UTF8 locale MFC for DragonflyBSD [tjr at FreeBSD.org: cvs commit: src/etc/mtree BSD.usr.dist src/share/colldef Makefile src/share/mklocale Makefile UTF-8.src src/share/monetdef Makefile be_BY.UTF-8.src bg_BG.UTF-8.src cs_CZ.UTF-8.src en_GB.UTF-8.src...]

Sun Mar 28 18:35:58 PST 2004

Xin LI wrote:
> Having utf8'ized locales in DragonFlyBSD
will bring better internationalization, and personally, I believe that
making utf-8 the default internal locale will make DragonFly the best
UNIX-like platform to write internationalized applications.
Agreed wholeheartedly.

Out of curiosity, do you know how the FreeBSD folks handled some of the 
stranger UTF-8 behavior?  In particular:

1. Representation of embedded NUL characters.  The UTF-8 spec says this 
is one byte == 00000000b; Java and a few others, though, have used a 
double-byte encoding (110/00000 + 10/000000) so that stuff like strlen() 
works "reasonably."

2. Maximum size of a character.  To represent UCS-2 characters, you only 
needed up to 3 bytes (1110/xxxx + 10/xxxxxx + 10/xxxxxx). 
Unfortunately, surrogates make it necessary to do 6 byte encodings. 
Ironically, UTF-8 unaware routines handle these fine; some of my older 
UTF-8 handling routines, though, barf on stuff above and beyond U+10000. 
 (Fortunately, none of these have escaped Neolinear... I hope...)

3. Security issues.  The UTF-8 and Unicode FAQ [1] states that "a UTF-8 
decoder must not accept UTF-8 sequences that are longer than necessary 
to encode a character," noting that "any overlong UTF-8 sequence could 
be abused to bypass UTF-8 substring tests that look only for the 
shortest possible encoding."

None of these issues is a show-stopper.  However, it is stuff that we 
should check for and document.

[1] http://www.cl.cam.ac.uk/~mgk25/unicode.html

§ Dataset:
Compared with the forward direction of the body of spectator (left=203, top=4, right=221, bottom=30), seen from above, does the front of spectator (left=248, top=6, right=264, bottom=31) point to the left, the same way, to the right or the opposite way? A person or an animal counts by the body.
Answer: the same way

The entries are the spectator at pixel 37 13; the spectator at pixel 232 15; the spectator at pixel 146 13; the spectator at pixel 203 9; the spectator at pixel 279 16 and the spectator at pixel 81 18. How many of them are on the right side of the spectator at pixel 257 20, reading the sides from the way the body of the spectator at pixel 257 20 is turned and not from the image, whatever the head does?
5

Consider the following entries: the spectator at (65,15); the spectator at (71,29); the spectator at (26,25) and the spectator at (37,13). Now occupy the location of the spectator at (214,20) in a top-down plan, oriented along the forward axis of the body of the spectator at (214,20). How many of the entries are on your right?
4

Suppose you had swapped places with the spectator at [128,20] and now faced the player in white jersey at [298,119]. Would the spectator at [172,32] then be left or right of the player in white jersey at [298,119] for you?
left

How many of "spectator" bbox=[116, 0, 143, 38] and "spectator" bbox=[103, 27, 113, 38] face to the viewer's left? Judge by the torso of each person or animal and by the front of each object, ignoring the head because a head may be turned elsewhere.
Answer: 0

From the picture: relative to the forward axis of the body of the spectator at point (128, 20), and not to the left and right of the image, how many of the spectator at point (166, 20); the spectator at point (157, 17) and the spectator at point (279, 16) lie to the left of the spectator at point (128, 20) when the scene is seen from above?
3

...

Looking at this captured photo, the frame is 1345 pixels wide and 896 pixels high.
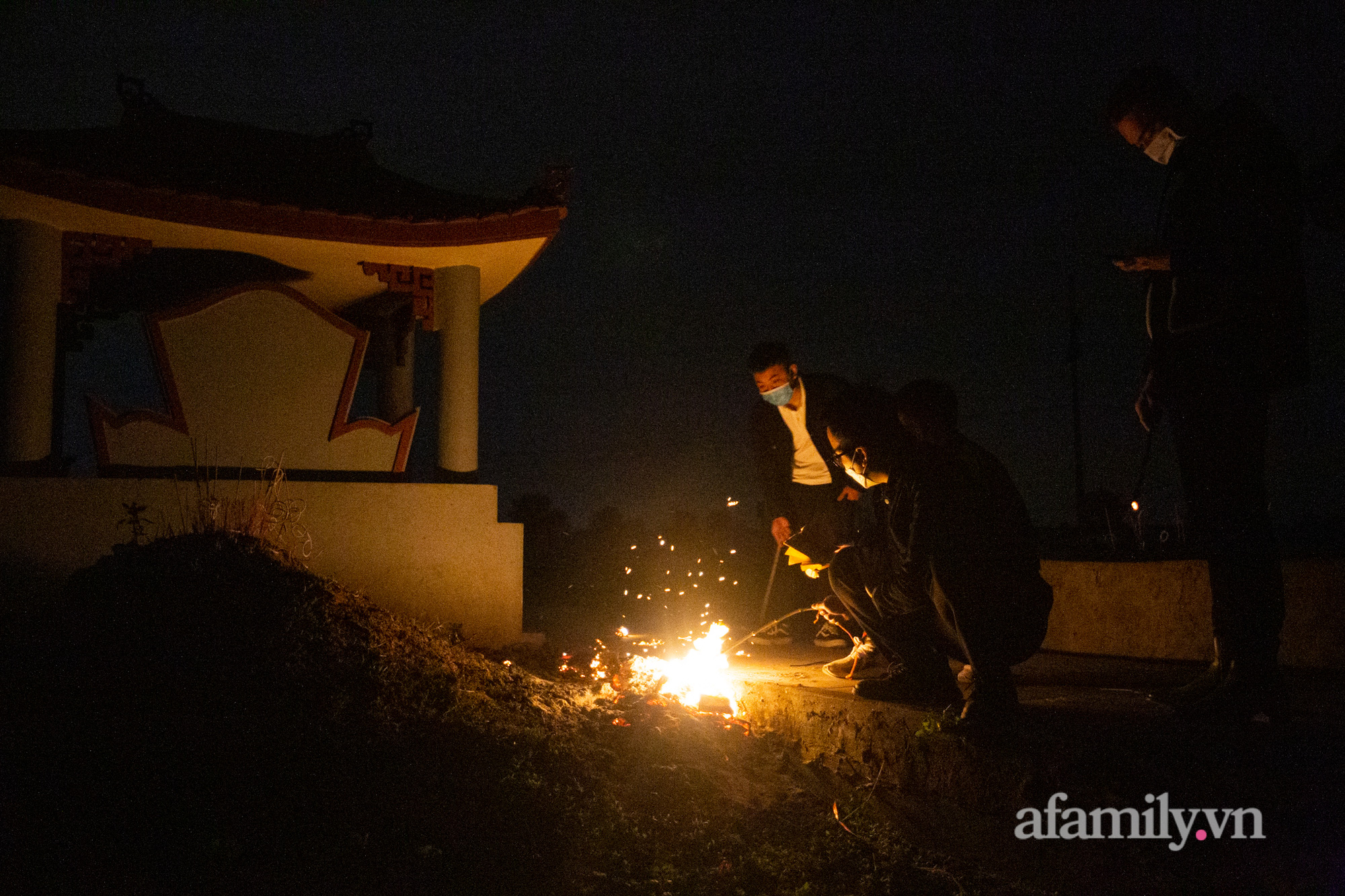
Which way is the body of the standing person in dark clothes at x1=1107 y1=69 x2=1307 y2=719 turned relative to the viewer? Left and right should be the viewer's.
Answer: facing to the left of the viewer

§ What to work on:
Reproduce the mailing list message about UTF-8 locales in DragonFlyBSD from the top of this page in full, without changing anything.

§ Reply to the task:
UTF8 locale MFC for DragonflyBSD [tjr at FreeBSD.org: cvs commit: src/etc/mtree BSD.usr.dist src/share/colldef Makefile src/share/mklocale Makefile UTF-8.src src/share/monetdef Makefile be_BY.UTF-8.src bg_BG.UTF-8.src cs_CZ.UTF-8.src en_GB.UTF-8.src...]

Sun Mar 28 18:35:58 PST 2004

Xin LI wrote:
> Having utf8'ized locales in DragonFlyBSD
will bring better internationalization, and personally, I believe that
making utf-8 the default internal locale will make DragonFly the best
UNIX-like platform to write internationalized applications.
Agreed wholeheartedly.

Out of curiosity, do you know how the FreeBSD folks handled some of the 
stranger UTF-8 behavior?  In particular:

1. Representation of embedded NUL characters.  The UTF-8 spec says this 
is one byte == 00000000b; Java and a few others, though, have used a 
double-byte encoding (110/00000 + 10/000000) so that stuff like strlen() 
works "reasonably."

2. Maximum size of a character.  To represent UCS-2 characters, you only 
needed up to 3 bytes (1110/xxxx + 10/xxxxxx + 10/xxxxxx). 
Unfortunately, surrogates make it necessary to do 6 byte encodings. 
Ironically, UTF-8 unaware routines handle these fine; some of my older 
UTF-8 handling routines, though, barf on stuff above and beyond U+10000. 
 (Fortunately, none of these have escaped Neolinear... I hope...)

3. Security issues.  The UTF-8 and Unicode FAQ [1] states that "a UTF-8 
decoder must not accept UTF-8 sequences that are longer than necessary 
to encode a character," noting that "any overlong UTF-8 sequence could 
be abused to bypass UTF-8 substring tests that look only for the 
shortest possible encoding."

None of these issues is a show-stopper.  However, it is stuff that we 
should check for and document.

[1] http://www.cl.cam.ac.uk/~mgk25/unicode.html